[[ Data below open ]]

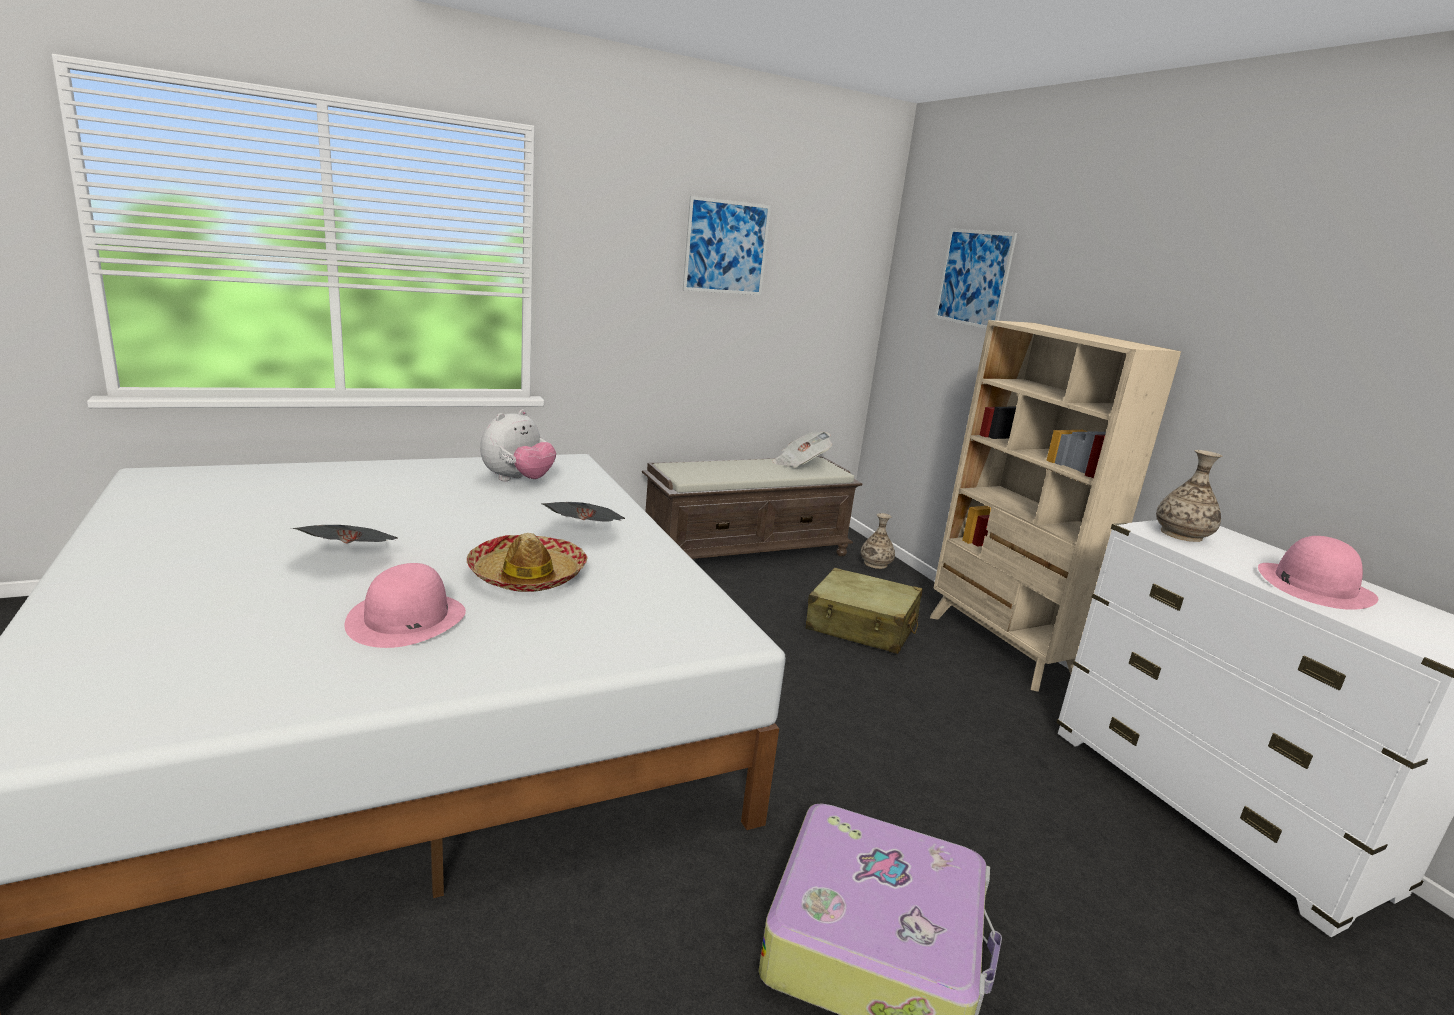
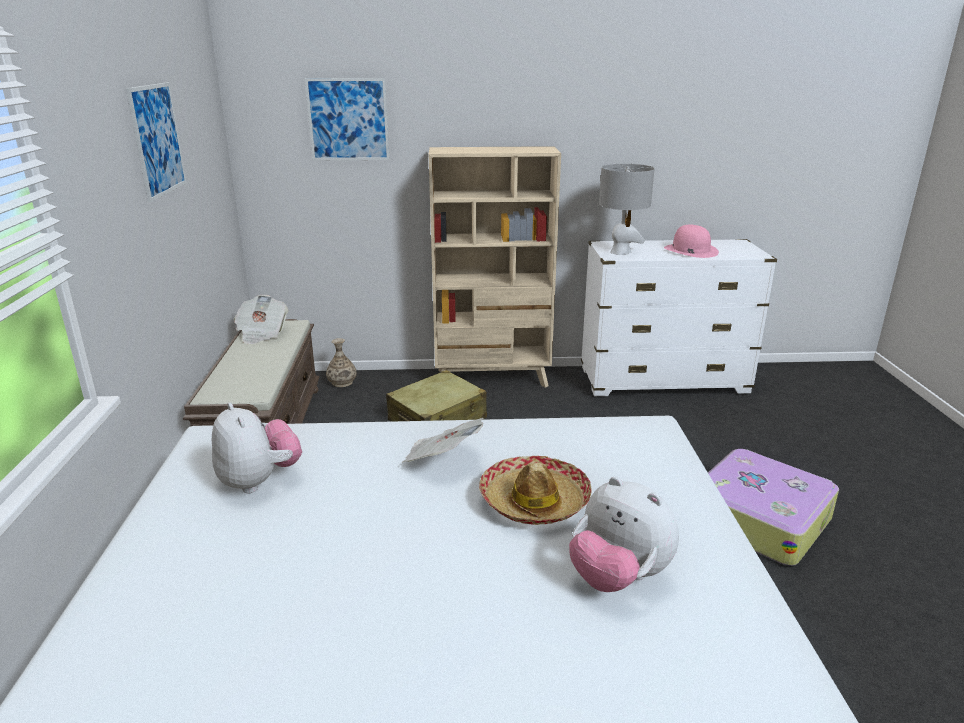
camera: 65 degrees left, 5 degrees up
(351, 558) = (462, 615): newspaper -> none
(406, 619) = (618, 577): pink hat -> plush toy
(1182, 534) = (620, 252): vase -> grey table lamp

[[ Data below closed ]]

- Exercise brief:
Make an exact copy of the listing. Leave its pictures out.

- Solution to the problem:
camera: 65 degrees left, 5 degrees up
(351, 558) = (462, 615): newspaper -> none
(406, 619) = (618, 577): pink hat -> plush toy
(1182, 534) = (620, 252): vase -> grey table lamp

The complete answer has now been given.